T3: Production Pipelines for Virus Sequencing Data
Niko Beerenwinkel (ETH Zurich, Switzerland)
Tobias Marschall (Saarland University and Max Planck Institute for Informatics, Germany)
Virus infections are a major burden to human health. The biology of viruses, treatment and vaccination have hence been subject to intense research worldwide. With the advent of next-generation sequencing (NGS) technologies over the past decade, a powerful tool has emerged that is currently transforming virus research. This tutorial provides the bioinformatics expertise needed to turn the promises that NGS technologies hold for fundamental research and clinical diagnostics into reality.
In the course of an infection, viruses can mutate and recombine. This phenomenon is particularly pronounced for RNA viruses such as HIV. This means that a single patient is in fact infected by a virus population with considerable genetic diversity. Being able to characterize this virus population, known as a viral quasispecies, is of utmost importance for treatment stratification as well as for studying virus evolution. Detecting all single-nucleotide variants and their allele frequencies is one way of doing this. However, the most complete characterization possible consists in reconstructing all viral haplotypes and their relative abundances from a patient sample.

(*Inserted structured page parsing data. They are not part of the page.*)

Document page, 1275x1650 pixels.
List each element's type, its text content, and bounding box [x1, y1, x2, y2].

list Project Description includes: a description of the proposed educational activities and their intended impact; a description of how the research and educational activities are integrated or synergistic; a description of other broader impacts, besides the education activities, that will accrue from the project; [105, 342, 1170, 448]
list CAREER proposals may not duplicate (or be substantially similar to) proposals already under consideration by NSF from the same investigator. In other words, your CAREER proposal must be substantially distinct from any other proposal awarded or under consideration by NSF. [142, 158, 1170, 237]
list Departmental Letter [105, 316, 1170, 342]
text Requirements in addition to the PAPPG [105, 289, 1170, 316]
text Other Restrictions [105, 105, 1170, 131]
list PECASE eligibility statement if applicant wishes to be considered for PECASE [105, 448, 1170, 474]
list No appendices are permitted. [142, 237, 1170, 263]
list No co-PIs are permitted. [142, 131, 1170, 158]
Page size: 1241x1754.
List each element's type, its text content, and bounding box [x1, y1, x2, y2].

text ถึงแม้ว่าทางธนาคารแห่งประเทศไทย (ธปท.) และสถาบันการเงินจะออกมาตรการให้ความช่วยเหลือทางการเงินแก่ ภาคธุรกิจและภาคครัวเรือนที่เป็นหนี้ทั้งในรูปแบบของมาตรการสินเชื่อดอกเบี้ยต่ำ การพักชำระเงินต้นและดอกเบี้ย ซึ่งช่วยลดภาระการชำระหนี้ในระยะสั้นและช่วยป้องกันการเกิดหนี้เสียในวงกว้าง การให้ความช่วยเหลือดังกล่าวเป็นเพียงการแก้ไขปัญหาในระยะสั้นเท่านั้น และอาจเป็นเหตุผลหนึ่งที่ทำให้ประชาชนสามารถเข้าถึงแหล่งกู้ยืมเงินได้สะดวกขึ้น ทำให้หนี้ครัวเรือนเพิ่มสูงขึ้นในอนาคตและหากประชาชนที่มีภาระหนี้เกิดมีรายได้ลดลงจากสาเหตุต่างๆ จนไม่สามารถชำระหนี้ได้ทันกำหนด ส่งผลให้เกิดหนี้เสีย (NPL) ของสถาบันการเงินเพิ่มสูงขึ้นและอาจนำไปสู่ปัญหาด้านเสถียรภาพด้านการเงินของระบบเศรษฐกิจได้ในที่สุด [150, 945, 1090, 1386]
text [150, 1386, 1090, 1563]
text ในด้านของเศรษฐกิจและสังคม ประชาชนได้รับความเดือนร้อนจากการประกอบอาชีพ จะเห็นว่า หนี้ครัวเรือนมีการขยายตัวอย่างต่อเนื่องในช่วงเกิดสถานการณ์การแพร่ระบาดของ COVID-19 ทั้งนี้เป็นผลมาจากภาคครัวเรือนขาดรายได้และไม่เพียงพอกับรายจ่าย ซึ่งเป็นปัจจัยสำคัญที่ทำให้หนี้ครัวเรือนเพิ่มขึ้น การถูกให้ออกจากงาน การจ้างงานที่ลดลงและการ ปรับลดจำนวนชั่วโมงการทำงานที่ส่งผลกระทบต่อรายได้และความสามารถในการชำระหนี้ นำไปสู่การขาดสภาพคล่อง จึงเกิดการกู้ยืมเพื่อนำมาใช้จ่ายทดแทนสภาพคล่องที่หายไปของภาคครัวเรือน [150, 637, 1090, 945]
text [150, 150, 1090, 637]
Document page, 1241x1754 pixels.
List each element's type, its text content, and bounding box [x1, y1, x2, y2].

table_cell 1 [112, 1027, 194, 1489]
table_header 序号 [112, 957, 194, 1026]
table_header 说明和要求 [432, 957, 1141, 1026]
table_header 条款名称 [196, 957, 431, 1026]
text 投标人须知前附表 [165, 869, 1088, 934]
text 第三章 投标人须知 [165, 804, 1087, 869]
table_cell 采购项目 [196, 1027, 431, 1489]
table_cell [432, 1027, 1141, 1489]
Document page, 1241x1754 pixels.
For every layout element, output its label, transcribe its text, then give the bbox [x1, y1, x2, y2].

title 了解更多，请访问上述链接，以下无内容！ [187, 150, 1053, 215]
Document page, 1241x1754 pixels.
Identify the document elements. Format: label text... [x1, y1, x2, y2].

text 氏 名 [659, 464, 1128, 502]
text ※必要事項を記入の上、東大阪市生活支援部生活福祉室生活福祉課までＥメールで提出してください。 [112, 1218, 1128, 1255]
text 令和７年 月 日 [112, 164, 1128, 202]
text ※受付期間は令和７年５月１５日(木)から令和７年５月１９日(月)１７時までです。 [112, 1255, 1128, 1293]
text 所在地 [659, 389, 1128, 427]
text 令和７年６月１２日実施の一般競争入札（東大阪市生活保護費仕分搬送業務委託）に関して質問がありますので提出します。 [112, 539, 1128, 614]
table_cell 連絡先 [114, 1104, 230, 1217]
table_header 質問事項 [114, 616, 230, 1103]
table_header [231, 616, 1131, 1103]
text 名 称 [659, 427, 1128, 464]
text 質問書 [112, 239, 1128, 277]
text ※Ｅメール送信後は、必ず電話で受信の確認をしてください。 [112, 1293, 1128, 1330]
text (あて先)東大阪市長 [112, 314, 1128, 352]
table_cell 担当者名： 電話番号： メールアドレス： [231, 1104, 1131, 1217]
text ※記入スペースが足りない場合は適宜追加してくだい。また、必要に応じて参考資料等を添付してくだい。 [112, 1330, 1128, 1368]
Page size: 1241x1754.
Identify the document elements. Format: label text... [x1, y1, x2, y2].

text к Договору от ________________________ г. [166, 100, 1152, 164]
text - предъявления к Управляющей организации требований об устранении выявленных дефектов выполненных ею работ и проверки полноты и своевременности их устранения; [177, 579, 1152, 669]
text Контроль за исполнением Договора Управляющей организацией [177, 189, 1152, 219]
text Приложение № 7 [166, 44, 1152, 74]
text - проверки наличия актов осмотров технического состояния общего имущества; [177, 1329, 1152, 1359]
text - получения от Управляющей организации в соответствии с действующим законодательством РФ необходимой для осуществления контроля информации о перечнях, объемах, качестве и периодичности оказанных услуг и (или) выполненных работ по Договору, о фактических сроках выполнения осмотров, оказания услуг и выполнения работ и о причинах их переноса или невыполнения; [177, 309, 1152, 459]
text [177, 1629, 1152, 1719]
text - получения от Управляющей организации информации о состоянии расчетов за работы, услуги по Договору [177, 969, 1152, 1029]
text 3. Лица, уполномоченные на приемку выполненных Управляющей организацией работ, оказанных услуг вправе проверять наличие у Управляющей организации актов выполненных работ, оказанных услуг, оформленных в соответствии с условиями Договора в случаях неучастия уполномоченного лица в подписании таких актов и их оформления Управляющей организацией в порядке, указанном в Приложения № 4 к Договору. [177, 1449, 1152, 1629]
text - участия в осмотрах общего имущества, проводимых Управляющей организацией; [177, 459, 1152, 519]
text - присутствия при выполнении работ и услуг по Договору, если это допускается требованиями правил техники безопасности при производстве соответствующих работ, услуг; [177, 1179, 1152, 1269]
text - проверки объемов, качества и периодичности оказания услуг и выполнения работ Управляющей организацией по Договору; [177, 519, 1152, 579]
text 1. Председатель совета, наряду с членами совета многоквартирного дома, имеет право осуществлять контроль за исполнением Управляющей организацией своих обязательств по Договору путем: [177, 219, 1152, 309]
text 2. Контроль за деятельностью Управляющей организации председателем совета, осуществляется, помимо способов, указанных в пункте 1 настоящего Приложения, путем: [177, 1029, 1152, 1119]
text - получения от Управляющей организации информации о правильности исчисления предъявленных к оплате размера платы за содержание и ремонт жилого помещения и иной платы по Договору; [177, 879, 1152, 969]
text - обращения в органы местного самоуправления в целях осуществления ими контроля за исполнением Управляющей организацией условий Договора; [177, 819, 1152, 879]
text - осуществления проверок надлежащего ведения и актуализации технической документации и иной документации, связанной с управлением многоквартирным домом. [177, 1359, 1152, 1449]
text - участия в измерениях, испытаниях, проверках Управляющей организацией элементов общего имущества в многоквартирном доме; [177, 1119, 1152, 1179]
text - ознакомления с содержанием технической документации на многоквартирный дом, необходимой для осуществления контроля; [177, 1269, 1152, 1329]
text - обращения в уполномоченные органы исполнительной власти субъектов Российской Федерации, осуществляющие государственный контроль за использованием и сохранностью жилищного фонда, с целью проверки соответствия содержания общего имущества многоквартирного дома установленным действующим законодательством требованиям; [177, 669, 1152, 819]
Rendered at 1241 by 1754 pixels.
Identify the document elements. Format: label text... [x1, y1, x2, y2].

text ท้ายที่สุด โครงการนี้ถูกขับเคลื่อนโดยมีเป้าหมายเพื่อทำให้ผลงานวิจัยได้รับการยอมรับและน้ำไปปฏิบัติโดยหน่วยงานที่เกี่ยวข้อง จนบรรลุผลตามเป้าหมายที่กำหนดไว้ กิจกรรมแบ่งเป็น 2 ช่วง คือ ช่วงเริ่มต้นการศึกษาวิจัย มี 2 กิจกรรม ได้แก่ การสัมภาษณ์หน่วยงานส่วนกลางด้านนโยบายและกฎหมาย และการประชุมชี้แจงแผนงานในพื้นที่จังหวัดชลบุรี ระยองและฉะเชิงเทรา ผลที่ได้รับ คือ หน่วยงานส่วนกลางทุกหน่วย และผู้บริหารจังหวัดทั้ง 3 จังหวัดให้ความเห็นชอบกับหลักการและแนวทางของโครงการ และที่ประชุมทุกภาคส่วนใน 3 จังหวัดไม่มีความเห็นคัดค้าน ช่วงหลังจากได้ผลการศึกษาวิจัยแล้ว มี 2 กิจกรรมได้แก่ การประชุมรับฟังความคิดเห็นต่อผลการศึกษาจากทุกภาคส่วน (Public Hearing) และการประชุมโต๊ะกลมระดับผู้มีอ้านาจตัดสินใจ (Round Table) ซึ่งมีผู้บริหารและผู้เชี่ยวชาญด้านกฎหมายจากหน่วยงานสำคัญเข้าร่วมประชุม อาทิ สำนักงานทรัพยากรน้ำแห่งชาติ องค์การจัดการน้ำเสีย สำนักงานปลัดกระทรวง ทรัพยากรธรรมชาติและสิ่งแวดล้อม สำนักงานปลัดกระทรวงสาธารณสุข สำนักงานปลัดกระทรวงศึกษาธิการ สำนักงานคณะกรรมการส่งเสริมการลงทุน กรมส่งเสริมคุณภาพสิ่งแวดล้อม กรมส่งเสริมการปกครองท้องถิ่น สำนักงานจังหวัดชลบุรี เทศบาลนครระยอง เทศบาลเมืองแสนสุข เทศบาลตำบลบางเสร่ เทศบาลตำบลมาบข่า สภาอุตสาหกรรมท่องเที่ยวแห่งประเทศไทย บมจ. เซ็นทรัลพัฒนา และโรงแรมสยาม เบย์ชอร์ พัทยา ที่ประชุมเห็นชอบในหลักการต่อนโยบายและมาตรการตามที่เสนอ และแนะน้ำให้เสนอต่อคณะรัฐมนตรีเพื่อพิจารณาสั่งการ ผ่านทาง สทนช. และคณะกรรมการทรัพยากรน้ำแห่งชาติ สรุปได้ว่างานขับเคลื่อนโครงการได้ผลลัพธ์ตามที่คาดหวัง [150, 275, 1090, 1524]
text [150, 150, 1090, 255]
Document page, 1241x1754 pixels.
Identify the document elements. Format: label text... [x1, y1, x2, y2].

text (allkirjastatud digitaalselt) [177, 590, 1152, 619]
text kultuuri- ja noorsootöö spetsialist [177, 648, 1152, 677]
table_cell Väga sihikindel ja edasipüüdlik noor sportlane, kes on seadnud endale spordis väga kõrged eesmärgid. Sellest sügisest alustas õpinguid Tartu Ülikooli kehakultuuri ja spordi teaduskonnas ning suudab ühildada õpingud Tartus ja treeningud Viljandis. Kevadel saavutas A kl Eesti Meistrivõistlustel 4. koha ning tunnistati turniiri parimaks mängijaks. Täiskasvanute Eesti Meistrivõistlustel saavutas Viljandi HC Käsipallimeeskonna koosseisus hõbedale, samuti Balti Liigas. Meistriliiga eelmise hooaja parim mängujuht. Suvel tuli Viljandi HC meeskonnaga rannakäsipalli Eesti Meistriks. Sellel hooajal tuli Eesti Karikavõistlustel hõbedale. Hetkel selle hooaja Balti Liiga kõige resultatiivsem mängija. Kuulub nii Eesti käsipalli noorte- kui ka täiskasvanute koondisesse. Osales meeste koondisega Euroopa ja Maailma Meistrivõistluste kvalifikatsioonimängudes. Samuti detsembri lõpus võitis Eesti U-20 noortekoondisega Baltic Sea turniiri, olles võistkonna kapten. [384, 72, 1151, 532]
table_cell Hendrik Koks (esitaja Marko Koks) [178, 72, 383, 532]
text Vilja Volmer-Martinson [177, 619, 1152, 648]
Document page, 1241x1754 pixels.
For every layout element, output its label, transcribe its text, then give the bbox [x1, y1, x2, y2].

Data analysis pipelines to achieve this goal often contain many steps, including read quality control, preprocessing such as adapter trimming, read mapping, local re-alignment, variant calling, allele frequency estimation, and haplotype reconstruction. For each of these steps, many different approaches have been proposed in the bioinformatics literature and come with software implementations of different qualities, ranging from proof-of-principle implementations to mature and maintained packages. Choosing the right combination of tools and assembling them into a robust pipeline suitable for production use is a difficult and time-consuming task.
To alleviate this task, we have developed V-pipe, a versatile and robust data analysis pipeline for virus sequencing data. V-pipe’s main goal is to provide extensively tested best practice workflows to turn raw sequencing data of RNA and DNA viruses into finished haplotypes. At the same time, V-pipe is modular and extensible so as to allow experienced users to customize the workflow. In this way, V-pipe also serves as a unified benchmarking platform aiding developers in testing their own tools.Expected Goals
This tutorial aims to put participants in a position to analyze virus sequencing data in production settings, including genomics research and clinical diagnostics. In particular, participants will be enabled
- to understand the computational concepts behind the most important processing steps and selected software tools implementing them,
- to perform quality control of input sequencing data,
- to setup a robust workflow to map reads, call variants, and reconstruct haplotypes,
- to use V-pipe as a benchmarking platform, and
- to extend and customize V-pipe.
The tutorial will be understandable to anyone with a Bachelor degree in bioinformatics or equivalent, including biomedical scientists with additional (self-)training in bioinformatics.
Our main target audience are practitioners who analyze virus sequencing data either in basic research or clinical settings. This particularly includes staff of bioinformatics core units. Since V-pipe is an open platform with considerable merit for benchmarking, this tutorial is also of interest to developers who want to test their own tools.
For the hands-on sessions, we assume familiarity with a Unix command-line environment and basic file formats like FASTQ, BAM, and VCF. To allow for a smooth organization, we will provide virtual machine images and corresponding instructions ahead of the tutorial. All participants should bring a laptop and make sure they can run the virtual machine on it.
Tuesday, September 12, 2017
Venue: Kollegienhaus, University of Basel
|9:00 – 10:30||
Session I - Methodological background I (talks; Niko Beerenwinkel and Tobias Marschall)
|10:30 – 11:00||Coffee break|
|11:00 – 12:30||
Session II - Methodological background II (talks; Niko Beerenwinkel and Tobias Marschall)
|12:30 – 13:30||Lunch break|
|13:30 – 15:00||
Session III - Basic workflows (hands-on; Niko Beerenwinkel, Tobias Marschall, and Susana Posada Cespedes)
|15:00 – 15:30||Coffee break|
|15:30 – 17:00||Session IV - Advanced workflows (hands-on; Niko Beerenwinkel, Tobias Marschall, and Susana Posada Cespedes)
Tobias Marschall is an assistant professor at the Center for Bioinformatics at Saarland University and affiliated with the Max Planck Institute for Informatics as a senior researcher. He is heading the Algorithms for Computational Genomics group. His research targets algorithmic and statistical challenges arising from present-day genomics technologies. A particular focus is on population-scale sequencing efforts, on structural variation discovery, on algorithms and data structures for pan-genomes and on haplotyping in various contexts (from humans to viruses).
Niko Beerenwinkel is an associate professor of computational biology at ETH Zurich and a group leader of the Swiss Institute of Bioinformatics. His research is at the interface of mathematics, statistics, and computer science with biology and medicine. His interests range from mathematical foundations of biostatistical models to evolutionary modeling and clinical applications in oncology and infectious diseases. He has developed several computational methods for the analysis of deep sequencing data to infer the genetic composition of virus populations.